Il Fatto Quotidiano

Cocaina, sequestro di 2,7 tonnellate: il ruolo di Imperiale

- LUCIO MUSOLINO

Compà... abbiamo lo spedizioni­ere, ci sta anche un doganiere colluso”. Quando Raffaele Imperiale, il superboss della droga campano, oggi collaborat­ore di giustizia, ha confessato i suoi traffici al procurator­e di Reggio Calabria Giovanni Bombardier­i, grazie alle intercetta­zioni telefonich­e e ambientali il Nucleo di Pef della Guardia di finanza aveva già chiaro cosa succedeva all’interno del porto di Gioia Tauro dove ieri mattina sono stati arrestati due funzionari dell’agenzia delle dogane, Antonio Pititto e Mario Giuseppe Solano, e un’impiegata di una società di spedizioni, Elisa Calfapietr­a. I primi sono finiti in carcere. Per la terza, invece, il gip ha disposto gli arresti domiciliar­i. Erano loro, secondo le Fiamme gialle, che alteravano i controlli dei container per favorire la ’ndrangheta e far passare oltre tre tonnellate di cocaina provenient­i dal Sudamerica.
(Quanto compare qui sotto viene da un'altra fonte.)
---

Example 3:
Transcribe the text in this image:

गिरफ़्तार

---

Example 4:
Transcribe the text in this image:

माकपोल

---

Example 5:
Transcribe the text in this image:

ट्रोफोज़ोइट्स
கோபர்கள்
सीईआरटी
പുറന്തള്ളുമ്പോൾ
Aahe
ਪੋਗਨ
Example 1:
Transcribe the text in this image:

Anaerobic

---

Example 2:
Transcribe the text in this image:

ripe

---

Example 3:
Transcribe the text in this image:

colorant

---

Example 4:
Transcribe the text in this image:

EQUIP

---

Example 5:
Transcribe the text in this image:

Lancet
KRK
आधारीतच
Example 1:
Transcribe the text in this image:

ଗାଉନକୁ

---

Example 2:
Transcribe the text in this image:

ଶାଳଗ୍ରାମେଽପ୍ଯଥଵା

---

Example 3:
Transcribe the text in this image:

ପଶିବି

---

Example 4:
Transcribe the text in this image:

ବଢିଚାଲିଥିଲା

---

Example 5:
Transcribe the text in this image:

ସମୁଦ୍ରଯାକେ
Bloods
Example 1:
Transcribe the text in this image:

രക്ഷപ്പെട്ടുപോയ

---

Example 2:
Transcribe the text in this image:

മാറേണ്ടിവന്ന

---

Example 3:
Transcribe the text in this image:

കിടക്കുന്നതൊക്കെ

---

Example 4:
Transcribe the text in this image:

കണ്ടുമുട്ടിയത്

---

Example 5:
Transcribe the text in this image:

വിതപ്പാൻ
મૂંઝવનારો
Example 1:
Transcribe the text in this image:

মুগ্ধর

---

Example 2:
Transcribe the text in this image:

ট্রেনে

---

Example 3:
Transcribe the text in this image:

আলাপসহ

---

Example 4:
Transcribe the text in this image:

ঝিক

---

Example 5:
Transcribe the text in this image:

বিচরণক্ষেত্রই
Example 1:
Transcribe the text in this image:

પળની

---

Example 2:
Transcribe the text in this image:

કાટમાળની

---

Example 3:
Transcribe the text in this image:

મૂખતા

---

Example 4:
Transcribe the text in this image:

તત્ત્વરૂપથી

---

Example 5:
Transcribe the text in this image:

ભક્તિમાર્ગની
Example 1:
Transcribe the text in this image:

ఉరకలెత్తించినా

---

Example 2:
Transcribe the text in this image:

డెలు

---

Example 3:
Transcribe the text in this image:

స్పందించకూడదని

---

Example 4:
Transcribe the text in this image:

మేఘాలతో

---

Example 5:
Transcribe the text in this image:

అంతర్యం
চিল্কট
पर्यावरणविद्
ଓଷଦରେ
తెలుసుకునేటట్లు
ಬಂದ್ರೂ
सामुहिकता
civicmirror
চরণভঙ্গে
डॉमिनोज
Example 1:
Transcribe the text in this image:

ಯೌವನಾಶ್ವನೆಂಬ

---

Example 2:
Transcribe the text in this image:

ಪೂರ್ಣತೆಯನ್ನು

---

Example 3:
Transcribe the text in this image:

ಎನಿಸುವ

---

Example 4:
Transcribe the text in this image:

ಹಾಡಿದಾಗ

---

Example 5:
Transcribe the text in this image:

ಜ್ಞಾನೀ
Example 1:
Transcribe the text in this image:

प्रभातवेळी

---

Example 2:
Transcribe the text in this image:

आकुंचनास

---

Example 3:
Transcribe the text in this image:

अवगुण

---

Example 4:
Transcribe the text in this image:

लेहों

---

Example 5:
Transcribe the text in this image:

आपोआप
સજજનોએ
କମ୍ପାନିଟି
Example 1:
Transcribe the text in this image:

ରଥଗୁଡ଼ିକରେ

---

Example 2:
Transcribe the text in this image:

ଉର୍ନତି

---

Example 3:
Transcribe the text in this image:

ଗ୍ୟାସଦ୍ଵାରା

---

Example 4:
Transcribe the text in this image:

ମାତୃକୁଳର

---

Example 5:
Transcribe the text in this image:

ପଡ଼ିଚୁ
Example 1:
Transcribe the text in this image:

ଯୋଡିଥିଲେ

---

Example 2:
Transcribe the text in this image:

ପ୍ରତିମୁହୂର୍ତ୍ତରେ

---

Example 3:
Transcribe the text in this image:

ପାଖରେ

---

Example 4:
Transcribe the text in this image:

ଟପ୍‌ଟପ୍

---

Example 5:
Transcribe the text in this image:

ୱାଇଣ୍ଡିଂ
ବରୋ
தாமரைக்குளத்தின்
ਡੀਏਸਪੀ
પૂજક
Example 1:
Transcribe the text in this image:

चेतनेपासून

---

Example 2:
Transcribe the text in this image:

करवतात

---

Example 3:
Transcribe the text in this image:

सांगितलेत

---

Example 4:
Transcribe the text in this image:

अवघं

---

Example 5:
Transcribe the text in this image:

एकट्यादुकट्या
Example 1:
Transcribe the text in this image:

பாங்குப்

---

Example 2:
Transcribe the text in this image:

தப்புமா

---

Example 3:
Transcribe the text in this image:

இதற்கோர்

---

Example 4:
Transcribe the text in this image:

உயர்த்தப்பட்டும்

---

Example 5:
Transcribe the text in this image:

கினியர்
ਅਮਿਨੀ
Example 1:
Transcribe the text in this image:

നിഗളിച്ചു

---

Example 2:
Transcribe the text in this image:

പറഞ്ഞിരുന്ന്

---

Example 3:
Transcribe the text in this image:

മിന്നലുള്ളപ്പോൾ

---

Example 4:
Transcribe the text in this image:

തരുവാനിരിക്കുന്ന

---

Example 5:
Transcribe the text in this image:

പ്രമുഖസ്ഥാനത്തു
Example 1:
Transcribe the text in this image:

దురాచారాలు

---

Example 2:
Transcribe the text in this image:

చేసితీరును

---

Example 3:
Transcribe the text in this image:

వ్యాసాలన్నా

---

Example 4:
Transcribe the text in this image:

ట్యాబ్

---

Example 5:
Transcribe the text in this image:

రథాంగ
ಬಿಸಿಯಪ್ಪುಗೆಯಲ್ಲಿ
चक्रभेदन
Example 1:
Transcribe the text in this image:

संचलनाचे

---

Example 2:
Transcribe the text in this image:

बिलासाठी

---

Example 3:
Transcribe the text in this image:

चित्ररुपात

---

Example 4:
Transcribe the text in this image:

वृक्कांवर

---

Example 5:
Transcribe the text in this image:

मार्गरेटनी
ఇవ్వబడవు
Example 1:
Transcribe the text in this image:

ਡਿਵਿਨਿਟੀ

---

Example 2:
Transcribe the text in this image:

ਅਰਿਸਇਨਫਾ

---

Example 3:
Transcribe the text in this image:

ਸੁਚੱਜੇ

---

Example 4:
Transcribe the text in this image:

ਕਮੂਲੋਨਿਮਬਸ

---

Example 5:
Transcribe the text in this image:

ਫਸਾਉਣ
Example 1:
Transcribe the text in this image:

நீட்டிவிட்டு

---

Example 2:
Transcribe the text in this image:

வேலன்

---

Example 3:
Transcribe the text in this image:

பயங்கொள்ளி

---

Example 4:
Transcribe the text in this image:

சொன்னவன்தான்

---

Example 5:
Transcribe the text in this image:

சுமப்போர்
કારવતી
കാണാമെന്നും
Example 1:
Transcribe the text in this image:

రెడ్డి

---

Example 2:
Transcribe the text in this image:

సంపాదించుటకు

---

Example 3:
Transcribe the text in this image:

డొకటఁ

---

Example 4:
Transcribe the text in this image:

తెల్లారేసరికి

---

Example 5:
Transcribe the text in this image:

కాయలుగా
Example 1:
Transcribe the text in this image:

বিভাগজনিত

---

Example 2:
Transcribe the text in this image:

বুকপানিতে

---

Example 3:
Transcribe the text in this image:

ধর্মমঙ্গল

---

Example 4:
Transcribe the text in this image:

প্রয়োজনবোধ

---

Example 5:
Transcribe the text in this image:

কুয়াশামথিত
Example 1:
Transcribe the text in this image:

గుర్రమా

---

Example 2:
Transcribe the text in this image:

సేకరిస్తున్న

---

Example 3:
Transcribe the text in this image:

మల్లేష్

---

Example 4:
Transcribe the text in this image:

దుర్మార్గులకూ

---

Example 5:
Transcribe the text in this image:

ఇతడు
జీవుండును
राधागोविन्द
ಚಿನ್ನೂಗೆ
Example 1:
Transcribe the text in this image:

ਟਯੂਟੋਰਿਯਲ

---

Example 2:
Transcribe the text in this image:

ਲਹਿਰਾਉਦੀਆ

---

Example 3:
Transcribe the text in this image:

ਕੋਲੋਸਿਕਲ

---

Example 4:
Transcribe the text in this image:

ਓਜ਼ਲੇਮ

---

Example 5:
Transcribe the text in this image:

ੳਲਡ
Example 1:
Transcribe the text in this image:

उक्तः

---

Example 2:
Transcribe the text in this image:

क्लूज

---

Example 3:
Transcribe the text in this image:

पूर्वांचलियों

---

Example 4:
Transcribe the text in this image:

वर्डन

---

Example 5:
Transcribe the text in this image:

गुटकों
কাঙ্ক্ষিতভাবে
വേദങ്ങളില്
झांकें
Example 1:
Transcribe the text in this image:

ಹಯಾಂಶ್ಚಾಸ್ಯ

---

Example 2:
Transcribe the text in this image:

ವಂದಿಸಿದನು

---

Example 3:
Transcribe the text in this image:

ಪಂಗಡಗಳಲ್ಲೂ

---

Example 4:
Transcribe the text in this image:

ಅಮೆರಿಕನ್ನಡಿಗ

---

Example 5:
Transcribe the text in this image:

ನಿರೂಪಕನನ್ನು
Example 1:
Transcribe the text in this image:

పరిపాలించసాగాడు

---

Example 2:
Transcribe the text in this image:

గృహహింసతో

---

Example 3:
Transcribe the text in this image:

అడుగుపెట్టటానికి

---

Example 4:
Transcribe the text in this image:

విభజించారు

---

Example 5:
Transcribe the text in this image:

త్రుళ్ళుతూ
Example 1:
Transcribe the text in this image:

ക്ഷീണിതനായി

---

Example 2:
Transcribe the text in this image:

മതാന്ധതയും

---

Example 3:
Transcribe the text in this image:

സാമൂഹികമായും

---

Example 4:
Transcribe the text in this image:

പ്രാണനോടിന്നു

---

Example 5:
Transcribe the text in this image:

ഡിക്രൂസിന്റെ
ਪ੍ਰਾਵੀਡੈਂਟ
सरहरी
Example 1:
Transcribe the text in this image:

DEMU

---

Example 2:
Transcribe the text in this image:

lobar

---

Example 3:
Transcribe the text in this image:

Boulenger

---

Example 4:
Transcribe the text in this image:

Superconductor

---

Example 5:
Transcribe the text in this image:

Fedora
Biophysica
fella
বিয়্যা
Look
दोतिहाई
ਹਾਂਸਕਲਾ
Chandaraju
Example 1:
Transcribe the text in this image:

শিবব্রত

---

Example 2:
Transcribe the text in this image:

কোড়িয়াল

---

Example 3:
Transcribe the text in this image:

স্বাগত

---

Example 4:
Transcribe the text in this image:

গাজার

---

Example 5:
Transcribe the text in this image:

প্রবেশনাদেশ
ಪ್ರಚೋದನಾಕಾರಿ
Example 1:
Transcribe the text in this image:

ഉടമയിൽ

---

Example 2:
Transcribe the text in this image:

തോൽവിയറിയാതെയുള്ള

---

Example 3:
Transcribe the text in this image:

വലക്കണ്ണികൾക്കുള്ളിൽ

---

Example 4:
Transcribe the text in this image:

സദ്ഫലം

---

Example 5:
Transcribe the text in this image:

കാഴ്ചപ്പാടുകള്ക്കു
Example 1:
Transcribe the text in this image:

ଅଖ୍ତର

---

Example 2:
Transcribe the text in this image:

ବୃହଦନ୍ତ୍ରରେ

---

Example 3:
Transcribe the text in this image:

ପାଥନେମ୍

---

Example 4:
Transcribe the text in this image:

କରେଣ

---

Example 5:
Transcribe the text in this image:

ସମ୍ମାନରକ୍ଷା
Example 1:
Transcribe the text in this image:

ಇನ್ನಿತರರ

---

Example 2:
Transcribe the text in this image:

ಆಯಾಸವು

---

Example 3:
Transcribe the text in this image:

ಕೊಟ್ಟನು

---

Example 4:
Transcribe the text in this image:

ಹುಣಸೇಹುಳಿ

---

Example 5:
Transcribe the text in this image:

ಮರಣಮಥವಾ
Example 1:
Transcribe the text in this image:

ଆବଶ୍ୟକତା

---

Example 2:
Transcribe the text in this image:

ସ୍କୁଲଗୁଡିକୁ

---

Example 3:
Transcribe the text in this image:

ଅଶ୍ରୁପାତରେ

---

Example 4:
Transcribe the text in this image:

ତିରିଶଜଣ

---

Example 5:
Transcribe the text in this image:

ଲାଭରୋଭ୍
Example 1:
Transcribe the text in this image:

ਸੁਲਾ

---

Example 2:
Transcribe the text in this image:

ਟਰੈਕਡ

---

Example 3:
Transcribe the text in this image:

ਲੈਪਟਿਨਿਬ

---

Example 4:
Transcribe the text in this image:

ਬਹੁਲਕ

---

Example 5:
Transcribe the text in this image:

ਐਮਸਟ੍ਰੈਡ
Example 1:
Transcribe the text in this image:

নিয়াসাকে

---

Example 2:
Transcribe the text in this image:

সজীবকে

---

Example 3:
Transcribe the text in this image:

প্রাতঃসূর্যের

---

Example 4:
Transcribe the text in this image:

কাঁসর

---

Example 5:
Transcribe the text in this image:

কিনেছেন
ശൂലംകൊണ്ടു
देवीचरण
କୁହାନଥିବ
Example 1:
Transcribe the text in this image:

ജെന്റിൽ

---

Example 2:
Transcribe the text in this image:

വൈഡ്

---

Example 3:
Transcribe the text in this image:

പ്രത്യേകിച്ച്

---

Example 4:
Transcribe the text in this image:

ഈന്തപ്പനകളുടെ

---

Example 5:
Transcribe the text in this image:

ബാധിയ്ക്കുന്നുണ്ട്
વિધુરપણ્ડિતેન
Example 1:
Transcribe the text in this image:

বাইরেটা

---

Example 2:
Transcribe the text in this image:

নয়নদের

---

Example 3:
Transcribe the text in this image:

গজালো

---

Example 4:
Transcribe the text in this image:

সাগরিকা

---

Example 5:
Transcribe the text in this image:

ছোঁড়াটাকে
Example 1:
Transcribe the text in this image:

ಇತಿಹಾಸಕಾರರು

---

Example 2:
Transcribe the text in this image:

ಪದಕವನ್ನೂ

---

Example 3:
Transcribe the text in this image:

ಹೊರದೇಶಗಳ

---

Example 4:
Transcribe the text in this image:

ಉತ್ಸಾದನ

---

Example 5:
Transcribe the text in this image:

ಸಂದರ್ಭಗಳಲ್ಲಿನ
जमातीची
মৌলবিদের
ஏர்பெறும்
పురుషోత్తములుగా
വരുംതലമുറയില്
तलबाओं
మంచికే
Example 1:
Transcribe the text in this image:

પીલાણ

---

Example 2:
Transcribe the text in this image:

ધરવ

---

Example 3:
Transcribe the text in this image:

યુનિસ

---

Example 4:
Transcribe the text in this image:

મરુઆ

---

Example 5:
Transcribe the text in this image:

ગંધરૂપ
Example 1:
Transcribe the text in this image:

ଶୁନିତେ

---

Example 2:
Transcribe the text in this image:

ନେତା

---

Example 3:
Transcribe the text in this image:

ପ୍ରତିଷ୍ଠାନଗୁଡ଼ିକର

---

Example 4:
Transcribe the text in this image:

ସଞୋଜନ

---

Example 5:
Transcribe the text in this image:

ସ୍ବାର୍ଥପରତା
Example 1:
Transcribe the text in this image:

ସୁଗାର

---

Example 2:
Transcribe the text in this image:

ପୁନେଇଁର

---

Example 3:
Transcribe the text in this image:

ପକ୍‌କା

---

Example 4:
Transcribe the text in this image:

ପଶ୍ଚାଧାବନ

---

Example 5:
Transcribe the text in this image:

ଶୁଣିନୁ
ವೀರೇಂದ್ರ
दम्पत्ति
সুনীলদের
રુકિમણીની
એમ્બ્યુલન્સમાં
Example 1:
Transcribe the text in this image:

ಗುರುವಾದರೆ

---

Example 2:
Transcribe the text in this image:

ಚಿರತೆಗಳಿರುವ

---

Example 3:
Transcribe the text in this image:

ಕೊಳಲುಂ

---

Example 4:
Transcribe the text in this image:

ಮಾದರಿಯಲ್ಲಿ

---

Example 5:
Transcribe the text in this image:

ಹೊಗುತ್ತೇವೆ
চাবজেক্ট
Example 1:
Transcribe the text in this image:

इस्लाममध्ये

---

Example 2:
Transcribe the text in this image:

Un fiume di droga di cui 2.700 chili sono stati sequestrat­i nel corso dell’indagine collegata all’inchiesta “Tre Croci” che aveva fatto luce sul traffico internazio­nale di cocaina gestito dal duo Raffaele Imperiale e Bartolo Bruzzaniti.

L’uomo chiave all’interno dell’agenzia delle dogane sarebbe stato Mario Solano che fungeva da tramite fra il gruppo degli ‘esfiltrato­ri’ e il gruppo dei doganieri corrotti.

Nell’ordinanza di custodia cautelare, il giudice Sergi parla di materiale probatorio che ha “rassegnato un’allarmante attualità delle vicende associativ­e” e di “una protervia criminale che promette il ripetersi di analoghi comportame­nti”.